Don’t Leave Me In The Dark: One of the oldest tunes on the album, I wrote this over the course of 2010 when I experienced three hasty romances and had just figured out I had synesthesia. Verse one is about King: a hopeful, naive partner who is boastful about his accomplishments. King is warm and red, but he doesn’t see me. In the second verse, I’m longing for Jack, who is cold, dark, and uninterested. He doesn’t need me or my “green eyes” (wrong color) and I’m willing to settle for his un-affection. Verse three features Maybe, who’s forward thinking and family oriented, with political aspirations, but he wants to use me as a stepping stone. This tune explores trial and error in relationships plus the color sensations I experienced with each attempt.
Whatever U Like: This began as a love song to an unrequited love, but ended as a love song to myself. I was thinking about how we consciously and unconsciously choose which parts of ourselves we “keep”. I had color on the brain – I like to think of myself as cool blue and collected, so that’s what I wanted to hold onto.
Hatching of Romance: “Hatching of Romance” is about opening up and giving new love a chance to grow.
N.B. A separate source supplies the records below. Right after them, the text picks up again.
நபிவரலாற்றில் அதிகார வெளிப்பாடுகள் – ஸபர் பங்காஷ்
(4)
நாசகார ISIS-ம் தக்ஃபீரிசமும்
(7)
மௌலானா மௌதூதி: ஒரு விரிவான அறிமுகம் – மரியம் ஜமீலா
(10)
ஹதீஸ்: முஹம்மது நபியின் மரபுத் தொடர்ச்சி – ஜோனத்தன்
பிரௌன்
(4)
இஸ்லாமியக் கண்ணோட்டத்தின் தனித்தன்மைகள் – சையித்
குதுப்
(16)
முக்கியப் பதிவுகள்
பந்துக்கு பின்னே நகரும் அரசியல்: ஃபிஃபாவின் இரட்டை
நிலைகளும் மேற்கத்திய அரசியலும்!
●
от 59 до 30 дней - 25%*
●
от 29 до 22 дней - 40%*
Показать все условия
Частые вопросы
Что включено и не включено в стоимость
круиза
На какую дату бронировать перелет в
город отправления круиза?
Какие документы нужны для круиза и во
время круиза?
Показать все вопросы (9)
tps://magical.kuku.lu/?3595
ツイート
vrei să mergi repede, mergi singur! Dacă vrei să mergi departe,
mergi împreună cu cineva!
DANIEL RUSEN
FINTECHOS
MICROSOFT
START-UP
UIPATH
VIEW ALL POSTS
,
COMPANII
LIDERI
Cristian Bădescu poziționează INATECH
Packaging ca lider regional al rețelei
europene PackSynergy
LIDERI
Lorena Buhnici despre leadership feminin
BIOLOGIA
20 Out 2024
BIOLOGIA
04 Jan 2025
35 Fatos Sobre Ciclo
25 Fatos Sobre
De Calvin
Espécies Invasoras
I noticed myself squashing a budding fling before it even saw the light of day. In verse two I admit that I’ve been the one keeping love away and that it’s been trying to catch my eye all along.
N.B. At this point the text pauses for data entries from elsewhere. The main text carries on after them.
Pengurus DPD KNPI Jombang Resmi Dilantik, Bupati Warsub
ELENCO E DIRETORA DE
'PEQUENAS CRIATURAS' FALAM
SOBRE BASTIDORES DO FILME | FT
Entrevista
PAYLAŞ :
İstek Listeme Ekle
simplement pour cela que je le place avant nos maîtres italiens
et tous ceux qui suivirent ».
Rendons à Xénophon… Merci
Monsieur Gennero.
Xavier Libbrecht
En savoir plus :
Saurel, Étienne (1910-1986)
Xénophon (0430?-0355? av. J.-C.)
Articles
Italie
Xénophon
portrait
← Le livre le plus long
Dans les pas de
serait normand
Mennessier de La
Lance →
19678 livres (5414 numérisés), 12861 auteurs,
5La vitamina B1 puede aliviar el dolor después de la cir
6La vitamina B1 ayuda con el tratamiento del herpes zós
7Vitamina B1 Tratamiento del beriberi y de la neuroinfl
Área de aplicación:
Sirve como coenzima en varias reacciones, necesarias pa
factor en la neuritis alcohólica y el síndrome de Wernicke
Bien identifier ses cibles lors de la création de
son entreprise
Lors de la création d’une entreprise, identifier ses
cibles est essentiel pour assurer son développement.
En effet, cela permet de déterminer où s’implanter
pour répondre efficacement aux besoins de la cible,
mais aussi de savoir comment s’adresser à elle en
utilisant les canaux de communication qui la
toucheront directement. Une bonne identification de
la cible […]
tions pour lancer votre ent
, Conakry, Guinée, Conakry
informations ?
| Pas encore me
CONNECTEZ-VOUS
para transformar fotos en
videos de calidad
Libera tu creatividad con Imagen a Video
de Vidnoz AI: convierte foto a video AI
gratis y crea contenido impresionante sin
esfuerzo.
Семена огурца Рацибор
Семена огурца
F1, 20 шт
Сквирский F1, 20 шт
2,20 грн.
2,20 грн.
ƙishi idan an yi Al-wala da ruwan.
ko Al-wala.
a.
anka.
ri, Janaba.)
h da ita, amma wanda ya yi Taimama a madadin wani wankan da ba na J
Wherever You Are: This song came about after a conversation with my Mom. I was on a late-night drive back from some show in Richmond, Virginia and I called her to break the news that I wanted to move there. She said, “Honey, I’ll love you wherever you are, but I think you should move to Nashville. What does Richmond have to offer?” My mom has been one of my biggest musical influences, and she’s usually right about things, so my cognitive dissonance had to manifest somewhere.
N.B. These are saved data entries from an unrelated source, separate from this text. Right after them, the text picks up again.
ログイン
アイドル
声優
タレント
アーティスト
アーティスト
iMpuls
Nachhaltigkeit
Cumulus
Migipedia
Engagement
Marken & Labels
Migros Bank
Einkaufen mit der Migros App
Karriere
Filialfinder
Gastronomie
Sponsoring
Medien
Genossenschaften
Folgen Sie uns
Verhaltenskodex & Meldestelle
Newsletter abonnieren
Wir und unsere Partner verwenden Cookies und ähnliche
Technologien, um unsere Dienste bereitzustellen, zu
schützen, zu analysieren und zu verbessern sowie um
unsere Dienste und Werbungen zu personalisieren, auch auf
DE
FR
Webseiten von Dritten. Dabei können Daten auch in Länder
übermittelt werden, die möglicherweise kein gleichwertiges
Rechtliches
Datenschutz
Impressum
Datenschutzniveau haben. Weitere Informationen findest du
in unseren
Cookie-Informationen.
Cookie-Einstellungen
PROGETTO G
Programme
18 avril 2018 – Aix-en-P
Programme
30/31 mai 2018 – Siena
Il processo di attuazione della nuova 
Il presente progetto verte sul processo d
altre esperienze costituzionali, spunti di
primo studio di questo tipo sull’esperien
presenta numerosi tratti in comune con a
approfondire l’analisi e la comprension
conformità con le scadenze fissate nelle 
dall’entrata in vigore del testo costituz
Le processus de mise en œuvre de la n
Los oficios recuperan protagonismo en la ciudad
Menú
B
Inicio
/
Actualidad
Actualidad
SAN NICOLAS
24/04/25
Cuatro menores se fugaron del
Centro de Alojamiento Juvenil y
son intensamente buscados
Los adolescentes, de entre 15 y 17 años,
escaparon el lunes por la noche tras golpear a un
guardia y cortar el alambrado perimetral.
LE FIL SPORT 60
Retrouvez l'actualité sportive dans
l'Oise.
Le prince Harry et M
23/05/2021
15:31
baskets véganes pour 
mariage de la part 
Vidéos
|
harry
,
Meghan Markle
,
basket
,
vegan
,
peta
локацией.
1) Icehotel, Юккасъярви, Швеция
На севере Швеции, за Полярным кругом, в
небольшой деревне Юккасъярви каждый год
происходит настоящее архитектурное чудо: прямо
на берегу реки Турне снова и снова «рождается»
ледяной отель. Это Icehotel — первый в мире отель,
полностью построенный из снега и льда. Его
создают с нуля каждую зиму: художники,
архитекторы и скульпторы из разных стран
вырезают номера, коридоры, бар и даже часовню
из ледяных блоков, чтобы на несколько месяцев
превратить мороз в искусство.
Just A Ghost: “Just A Ghost” is about being ghosted after a perfectly lovely first date. There were cocktails, fireplaces, a first kiss, and a plan to hang out again, but it all faded like a haunted dream. I don’t think I can tally the number of times I’ve been ghosted to date, as the event seems to be more and more commonplace. Can we just communicate when we aren’t feeling it from now on, GARRET?
Goodbye To Greenbank: As in, Greenbank, West Virginia. I wrote this tune about my high school best friend who had moved to the winding, nauseating backroads of Greenbank in 2014 and they felt so far away. They were building-out a school bus (that couldn’t exceed 45mph) so they could drive/camp their way to Portland, Oregon and the plan was to settle there – even farther away from Virginia! I wanted them to feel our friendship through a song and be reminded of the freshwater wells of our hometown. Speaking of wells, I want to add that this person has the deepest well of patience and compassion I’ve ever seen.
Yellow House Blues: This tune is about thin walls, neglected chores, and lifelong friendships. Yellow House in Belmont (Charlottesville) Virginia, was my home for three years of my 20’s. I lived there with four of my very best friends. We sang on the front porch like we didn’t have neighbors, we fought over who should do the dishes, and we held each other up when life got too heavy.